Stanley Lawrence Crouch was born Dec. 14, 1945 in Los Angeles, the son of James and Emma Bea (Ford) Crouch. He was raised by his mother, who told him about jazz and Kansas City. His avid reading led to his wealth of knowledge of the American literature classics. After graduating high school in 1963 in the midst of the civil rights/Black power movement, he attended junior colleges and became active in the civil rights movement, working for the Student Nonviolent Coordinating Committee. In 1968, he became poet-in-residence at Pitzer College, and taught theater and literature at Pomona College (one of his students George C. Wolfe became artistic director of the Public Theater in NYC) at the age of 22. His first published poetry collection was entitled “Ain’t No Ambulances for No Nigguhs Tonight” (1972).

While swinging on the edge as a jazz drummer and teaching at the Claremont Colleges he and David Murray formed the avant garde group Black Music Infinity with Arthur Blythe, James Newton and Mark Dresser. In 1975 after moving to New York City he shared a space with Murray and became part of the NYC underground loft jazz scene in the East Village. Living over the then popular Tin Palace club, he began booking avant garde acts. Eventually he turned in his drums to become a full-time writer.

“Stanley Crouch was a titanic and totemic figure from the last half a century of jazz criticism, jazz promotion and jazz scholarship,” said South African author, critic and essayist Bongani Madondo.

Crouch met trumpeter Wynton Marsalis when he was a teenage student at Juilliard School. It was there Crouch became his friend and mentor. When the concept surrounding a jazz institution at Lincoln Center began to sprout, it was Marsalis and Crouch as his artistic consultant who pushed the Black aesthetic and tradition of Duke Ellington and Louis Armstrong, playing a significant role in establishing the centerpiece of Jazz at Lincoln Center.

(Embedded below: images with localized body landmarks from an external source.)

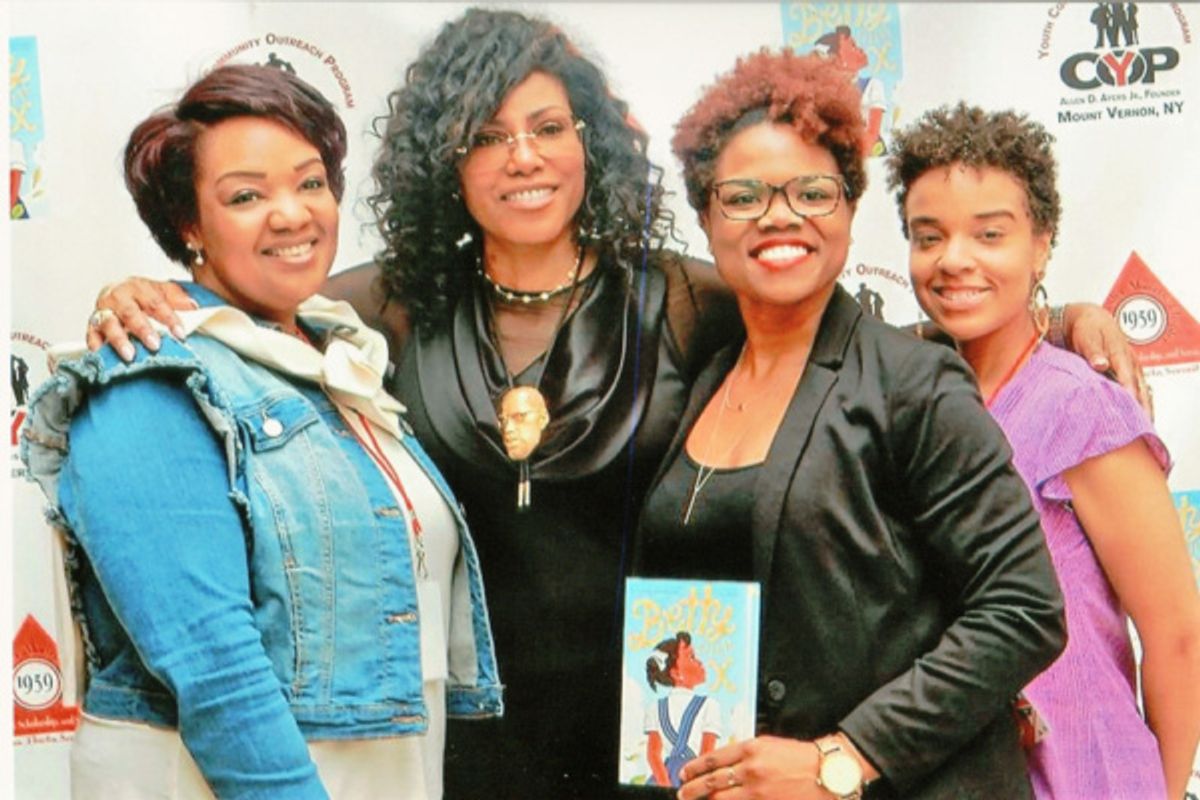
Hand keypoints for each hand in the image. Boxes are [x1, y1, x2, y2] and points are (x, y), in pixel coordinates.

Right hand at [86, 278, 195, 360]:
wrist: (118, 292)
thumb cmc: (144, 295)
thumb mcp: (163, 292)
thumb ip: (178, 298)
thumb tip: (193, 305)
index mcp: (138, 287)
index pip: (155, 302)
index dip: (168, 318)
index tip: (180, 334)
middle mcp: (118, 297)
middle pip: (130, 312)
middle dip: (142, 329)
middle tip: (155, 345)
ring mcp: (103, 310)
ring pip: (108, 323)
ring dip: (119, 339)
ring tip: (130, 355)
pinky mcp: (92, 324)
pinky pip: (91, 334)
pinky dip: (96, 345)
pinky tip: (102, 355)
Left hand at [676, 736, 827, 799]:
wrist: (828, 772)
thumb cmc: (800, 757)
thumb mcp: (769, 745)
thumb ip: (744, 754)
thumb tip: (720, 767)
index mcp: (752, 749)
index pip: (713, 759)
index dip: (694, 768)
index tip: (685, 773)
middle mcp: (752, 770)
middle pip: (712, 782)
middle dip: (693, 789)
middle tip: (683, 793)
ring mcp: (758, 792)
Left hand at [1062, 303, 1150, 416]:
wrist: (1091, 320)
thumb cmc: (1087, 329)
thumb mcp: (1086, 337)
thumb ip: (1092, 352)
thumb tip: (1100, 364)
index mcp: (1119, 353)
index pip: (1126, 376)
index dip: (1129, 392)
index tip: (1131, 408)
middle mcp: (1130, 361)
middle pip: (1139, 387)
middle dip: (1143, 406)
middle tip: (1143, 426)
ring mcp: (1131, 367)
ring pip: (1142, 390)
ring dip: (1145, 407)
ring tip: (1145, 428)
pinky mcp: (1129, 372)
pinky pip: (1138, 389)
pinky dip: (1140, 403)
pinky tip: (1139, 418)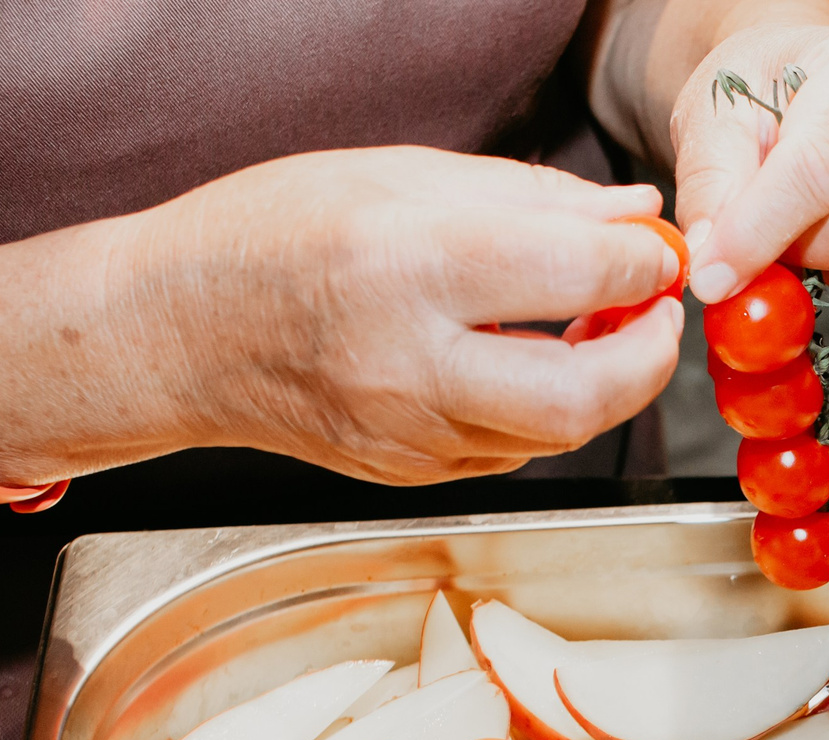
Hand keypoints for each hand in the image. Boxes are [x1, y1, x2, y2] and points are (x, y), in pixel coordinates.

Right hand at [73, 148, 684, 484]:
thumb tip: (633, 215)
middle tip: (655, 313)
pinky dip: (545, 409)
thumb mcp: (400, 175)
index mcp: (406, 266)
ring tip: (597, 325)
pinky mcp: (409, 474)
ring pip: (556, 434)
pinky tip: (531, 362)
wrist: (173, 330)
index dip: (641, 263)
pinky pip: (512, 450)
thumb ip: (531, 198)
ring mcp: (407, 435)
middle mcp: (409, 364)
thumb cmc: (271, 234)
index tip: (653, 248)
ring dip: (604, 384)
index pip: (576, 274)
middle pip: (584, 394)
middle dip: (648, 357)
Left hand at [670, 21, 828, 331]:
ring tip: (813, 239)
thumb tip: (710, 264)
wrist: (817, 85)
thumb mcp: (718, 115)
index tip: (713, 276)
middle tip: (770, 233)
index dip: (761, 233)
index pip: (821, 167)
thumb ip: (712, 186)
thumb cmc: (771, 94)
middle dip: (800, 253)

I became friends with Crouch while constantly seeing him in NYC jazz clubs; casual conversation led to exchanging contact information. Just emailing Crouch put me in a cloud. We became friends and I considered him a mentor. The way he talked, his mannerisms, his precise knowledge of the music and connecting it all together was outrageous. The way he ended each email with “Victory Is Assured” was the hippest. It wasn’t until this week while reading the pianist/composer Ethan Iverson’s obituary noting how Crouch signed every correspondence with his trademark “V.I.A.” that it dawned on me I was part of the circle. Those three words are very caring and thoughtful, “V.I.A.” forever. Stanley you left a lot for us to ponder as we groove on.

In addition to his wife and his daughter, Gaia Scott-Crouch, he is survived by a granddaughter.